Tuesday, January 4, 2011

CT and Me

This is a photo of me and CT.

CT is my best friend. Her birthday is the same as my husband's so I tell people they are twins.

She is a very talented architect, a gay woman, and I adore her. We've been friends for about 15 years. Several years ago, CT and her long time-partner broke up right about Christmas time. Alex and I say we keep her spirits up over the holidays, but actually, she keeps our spirits up too.

We have several traditions with CT. We, of course, do a birthday party for her and Alex every year. And we celebrate New Years Eve together too. We always go to dinner somewhere nice and then to a movie. Generally, we get home by 11 PM or so and then stay up to toast in the New Year at midnight. This year was no exception. CT and Alex usually stay up and watch horror movies after I go to bed.

About 4 AM ,CT came to our bedroom door and I got up to see what was wrong. She was dreadfully sick and had been for hours. I got her something to settle her stomach and put her back to bed.

I was a little worried that she was very dehydrated so I brought her some 7-Up and took her temperature. CT had a fever of almost 102. Damn! I got in bed with her so I could keep an eye on her for the remainder of the night.

When Alex came downstairs the next morning, and found me in bed with CT, he did what any normal man would do. He grabbed the camera. It was a cute photo! And if I decide to switch teams, we would make a cute couple!

Sunday, January 2, 2011

Chasing "Happy"


For many years, I felt like the key to "happy" was financial security.

My first husband and I had a friend who was the sole heir to the Sutro Baths fortune. He was a wealthy young man, but I'd have to say, he was not happy.

Because my husband and I were a struggling young married couple, we could not believe this guy was as sad as he was.

When I was 24, I got divorced. I got two important things out of the marriage, my son, John, age 3, and my daughter, Sheila, age 3 months. We did own a home and I got some proceeds from that, and a modest amount of child support.

I got a poorly paying job at Chevron USA, and struggled to make ends meet. The role of a single working mother is not an easy one. Fortunately, I was too young and stupid to realize it would be a really rough road.

By the time I had paid rent for my funky San Francisco apartment, utilities, and childcare, we were pretty much broke all of the time. I worried about money a lot. Still, I can say that this was the happiest time of my life.

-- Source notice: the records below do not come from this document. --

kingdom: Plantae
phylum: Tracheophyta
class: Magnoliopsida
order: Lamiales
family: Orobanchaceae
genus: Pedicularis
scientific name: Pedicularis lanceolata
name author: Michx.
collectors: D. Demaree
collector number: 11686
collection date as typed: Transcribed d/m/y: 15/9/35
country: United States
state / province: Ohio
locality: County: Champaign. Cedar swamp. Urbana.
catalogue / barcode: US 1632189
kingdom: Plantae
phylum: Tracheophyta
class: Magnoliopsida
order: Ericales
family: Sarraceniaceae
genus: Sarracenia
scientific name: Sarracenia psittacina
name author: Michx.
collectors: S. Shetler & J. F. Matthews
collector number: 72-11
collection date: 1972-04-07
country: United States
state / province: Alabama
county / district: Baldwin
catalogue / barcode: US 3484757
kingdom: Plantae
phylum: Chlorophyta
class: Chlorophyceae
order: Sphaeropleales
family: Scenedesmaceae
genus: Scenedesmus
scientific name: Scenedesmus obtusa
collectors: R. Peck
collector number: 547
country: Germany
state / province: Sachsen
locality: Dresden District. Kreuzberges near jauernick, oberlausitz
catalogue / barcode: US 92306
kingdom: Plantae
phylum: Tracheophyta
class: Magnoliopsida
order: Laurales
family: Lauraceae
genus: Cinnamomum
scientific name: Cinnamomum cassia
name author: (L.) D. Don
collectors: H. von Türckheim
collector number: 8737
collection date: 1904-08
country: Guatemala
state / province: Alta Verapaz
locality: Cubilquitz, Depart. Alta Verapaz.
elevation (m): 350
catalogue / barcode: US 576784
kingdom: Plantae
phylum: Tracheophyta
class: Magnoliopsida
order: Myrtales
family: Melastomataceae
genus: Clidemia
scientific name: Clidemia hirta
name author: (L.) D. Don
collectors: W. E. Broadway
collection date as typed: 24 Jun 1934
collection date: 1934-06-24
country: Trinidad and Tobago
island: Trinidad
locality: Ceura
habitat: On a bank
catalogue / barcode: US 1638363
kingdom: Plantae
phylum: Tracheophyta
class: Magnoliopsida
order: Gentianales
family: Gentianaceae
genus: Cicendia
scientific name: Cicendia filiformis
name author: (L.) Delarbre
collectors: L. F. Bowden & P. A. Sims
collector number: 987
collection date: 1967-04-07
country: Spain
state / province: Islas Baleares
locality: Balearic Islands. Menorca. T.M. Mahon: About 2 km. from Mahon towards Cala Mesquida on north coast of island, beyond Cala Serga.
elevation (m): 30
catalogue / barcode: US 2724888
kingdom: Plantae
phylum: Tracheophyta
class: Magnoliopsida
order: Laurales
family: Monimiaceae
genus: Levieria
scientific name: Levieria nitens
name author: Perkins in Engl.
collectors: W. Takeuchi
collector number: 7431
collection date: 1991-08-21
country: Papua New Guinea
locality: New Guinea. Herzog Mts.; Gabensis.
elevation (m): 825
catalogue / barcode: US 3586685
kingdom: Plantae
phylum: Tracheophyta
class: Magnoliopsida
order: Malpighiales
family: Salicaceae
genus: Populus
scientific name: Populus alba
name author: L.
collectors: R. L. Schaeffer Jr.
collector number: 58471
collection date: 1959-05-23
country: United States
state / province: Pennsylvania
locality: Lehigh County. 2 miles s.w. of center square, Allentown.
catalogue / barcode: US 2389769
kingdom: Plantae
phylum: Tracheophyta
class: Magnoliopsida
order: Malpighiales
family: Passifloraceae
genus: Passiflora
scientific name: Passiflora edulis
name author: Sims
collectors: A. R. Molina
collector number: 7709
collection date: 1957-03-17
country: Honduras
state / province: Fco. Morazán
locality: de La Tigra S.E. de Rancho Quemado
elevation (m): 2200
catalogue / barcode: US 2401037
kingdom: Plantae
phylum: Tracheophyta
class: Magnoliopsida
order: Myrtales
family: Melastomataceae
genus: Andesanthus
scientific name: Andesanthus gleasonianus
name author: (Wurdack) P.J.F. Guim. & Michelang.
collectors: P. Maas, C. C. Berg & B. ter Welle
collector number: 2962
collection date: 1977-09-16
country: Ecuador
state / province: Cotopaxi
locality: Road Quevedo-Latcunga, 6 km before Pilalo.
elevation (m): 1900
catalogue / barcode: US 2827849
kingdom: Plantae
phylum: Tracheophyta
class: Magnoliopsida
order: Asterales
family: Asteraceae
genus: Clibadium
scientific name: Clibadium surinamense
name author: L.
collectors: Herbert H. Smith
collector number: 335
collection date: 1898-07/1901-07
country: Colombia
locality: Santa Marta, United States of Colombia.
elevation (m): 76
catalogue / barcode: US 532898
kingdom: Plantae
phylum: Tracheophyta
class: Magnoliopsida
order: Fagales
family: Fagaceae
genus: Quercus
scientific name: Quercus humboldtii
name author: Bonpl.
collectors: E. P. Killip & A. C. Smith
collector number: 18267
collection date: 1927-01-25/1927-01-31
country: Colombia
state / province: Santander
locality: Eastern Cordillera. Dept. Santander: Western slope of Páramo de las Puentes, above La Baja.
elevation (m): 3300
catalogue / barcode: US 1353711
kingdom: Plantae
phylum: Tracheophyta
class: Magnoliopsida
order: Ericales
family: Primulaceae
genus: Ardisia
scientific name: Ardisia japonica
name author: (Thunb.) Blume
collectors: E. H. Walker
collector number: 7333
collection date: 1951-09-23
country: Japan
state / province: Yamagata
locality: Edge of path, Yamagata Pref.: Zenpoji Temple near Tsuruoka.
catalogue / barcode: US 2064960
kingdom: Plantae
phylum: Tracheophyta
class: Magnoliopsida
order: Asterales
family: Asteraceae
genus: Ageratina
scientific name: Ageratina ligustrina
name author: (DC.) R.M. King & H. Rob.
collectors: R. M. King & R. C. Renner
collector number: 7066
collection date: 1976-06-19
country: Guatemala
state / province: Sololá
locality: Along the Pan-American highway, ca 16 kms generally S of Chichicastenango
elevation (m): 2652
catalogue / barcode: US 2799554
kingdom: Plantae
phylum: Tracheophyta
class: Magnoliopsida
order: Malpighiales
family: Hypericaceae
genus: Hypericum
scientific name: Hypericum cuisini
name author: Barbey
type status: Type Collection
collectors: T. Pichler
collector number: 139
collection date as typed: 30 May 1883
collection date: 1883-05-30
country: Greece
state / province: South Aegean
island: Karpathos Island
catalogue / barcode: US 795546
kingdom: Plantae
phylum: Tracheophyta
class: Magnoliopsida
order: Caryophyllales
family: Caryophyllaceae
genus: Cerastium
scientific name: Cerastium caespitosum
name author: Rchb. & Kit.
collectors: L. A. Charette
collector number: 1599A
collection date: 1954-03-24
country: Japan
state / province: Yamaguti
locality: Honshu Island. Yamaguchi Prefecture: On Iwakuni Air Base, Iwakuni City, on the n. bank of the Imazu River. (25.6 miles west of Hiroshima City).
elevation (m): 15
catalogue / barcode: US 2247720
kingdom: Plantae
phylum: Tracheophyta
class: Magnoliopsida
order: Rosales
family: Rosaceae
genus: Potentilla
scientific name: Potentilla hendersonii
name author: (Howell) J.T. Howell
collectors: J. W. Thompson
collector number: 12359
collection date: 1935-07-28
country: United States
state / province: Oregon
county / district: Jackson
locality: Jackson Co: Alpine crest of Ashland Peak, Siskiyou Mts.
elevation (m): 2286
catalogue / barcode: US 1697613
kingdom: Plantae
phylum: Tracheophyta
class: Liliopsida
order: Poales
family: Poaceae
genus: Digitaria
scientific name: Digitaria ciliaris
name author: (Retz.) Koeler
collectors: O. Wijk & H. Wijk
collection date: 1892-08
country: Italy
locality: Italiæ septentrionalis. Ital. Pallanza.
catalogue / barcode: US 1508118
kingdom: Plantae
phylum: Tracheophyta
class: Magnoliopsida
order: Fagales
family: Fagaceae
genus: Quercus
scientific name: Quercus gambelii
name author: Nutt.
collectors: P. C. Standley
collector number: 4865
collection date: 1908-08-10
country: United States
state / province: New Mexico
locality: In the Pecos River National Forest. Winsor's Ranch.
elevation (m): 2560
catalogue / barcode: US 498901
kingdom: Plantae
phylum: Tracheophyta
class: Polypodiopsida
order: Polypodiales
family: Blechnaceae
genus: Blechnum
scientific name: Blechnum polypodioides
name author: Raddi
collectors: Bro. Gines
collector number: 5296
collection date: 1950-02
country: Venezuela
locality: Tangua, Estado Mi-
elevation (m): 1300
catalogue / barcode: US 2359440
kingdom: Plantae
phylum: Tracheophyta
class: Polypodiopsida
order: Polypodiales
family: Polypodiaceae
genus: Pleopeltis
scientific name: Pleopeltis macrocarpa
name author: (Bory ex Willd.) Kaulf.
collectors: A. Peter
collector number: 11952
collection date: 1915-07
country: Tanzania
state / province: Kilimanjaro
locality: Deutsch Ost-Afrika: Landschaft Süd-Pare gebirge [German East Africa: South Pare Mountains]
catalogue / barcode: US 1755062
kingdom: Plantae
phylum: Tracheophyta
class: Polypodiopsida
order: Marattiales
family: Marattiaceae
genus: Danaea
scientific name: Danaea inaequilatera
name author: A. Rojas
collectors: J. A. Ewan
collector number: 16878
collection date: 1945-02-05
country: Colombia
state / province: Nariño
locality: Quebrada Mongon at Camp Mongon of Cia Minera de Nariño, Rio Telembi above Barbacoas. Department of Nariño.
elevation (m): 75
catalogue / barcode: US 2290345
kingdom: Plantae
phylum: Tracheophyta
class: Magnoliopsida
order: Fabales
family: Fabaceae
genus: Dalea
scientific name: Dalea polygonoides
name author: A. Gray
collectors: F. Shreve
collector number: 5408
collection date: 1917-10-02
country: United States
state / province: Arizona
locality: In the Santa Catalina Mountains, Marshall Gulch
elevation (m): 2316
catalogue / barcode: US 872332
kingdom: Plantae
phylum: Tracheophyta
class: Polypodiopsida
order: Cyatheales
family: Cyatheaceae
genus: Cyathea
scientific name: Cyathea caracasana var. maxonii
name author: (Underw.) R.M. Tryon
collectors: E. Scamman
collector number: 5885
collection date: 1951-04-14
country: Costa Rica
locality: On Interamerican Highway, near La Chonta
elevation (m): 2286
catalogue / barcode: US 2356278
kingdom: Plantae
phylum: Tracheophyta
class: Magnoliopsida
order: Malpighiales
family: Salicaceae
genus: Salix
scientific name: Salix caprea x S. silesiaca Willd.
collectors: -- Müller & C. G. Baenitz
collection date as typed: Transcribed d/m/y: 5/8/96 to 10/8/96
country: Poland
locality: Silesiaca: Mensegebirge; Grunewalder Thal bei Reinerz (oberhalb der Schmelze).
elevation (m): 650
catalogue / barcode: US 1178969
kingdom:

Somehow, I managed to take the kids out for pizza every Friday night. There was a place that showed old movies and had lovely management. The kids and I would sit, me sipping a glass of cheap red wine, for hours while we devoured our small cheese pizza and watched some old black and white movie on a projection screen.

Friday nights were special because the kids shared my bed. We watched something called "Creature Features" while eating cookies and drinking hot chocolate. (Of course, letting my 4 year old son watch "Night of the Living Dead" could have earned me a visit from CPS, but it didn't.)

I remember feeling real joy in our lives. We didn't have much, but we were very happy. Money was always an issue, but somehow, it was not really something that brought me down. (Except on those rare occasions when I thought it would be great if the world would end before the Macy's credit card came due.)

I was not much of a cook. My kids and I lived on beans, rice and noodles, along with fruit and vegetables. (Actually, that was probably better for us than I ever imagined. Meat was a once a month luxury.)

I was able to keep a roof over our heads, and clothing on our backs, and food in our bellies. So I thought I was doing great. It wasn't easy, but it was fun. I remember going to free concerts, opera and ballet in the parks. The kids loved it and I did too.

Today, I am comfortable. I can afford to buy what I want. We live in a nice house. We have nice cars. We have savings. But where is the joy? I'm not unhappy, but I'm not "striving or struggling". Was it better when I was?

Alex talks about getting a teaching position at the college on the Navajo Rez. We could get a double wide and have a satellite dish and a pick up truck. You know, that might be fun.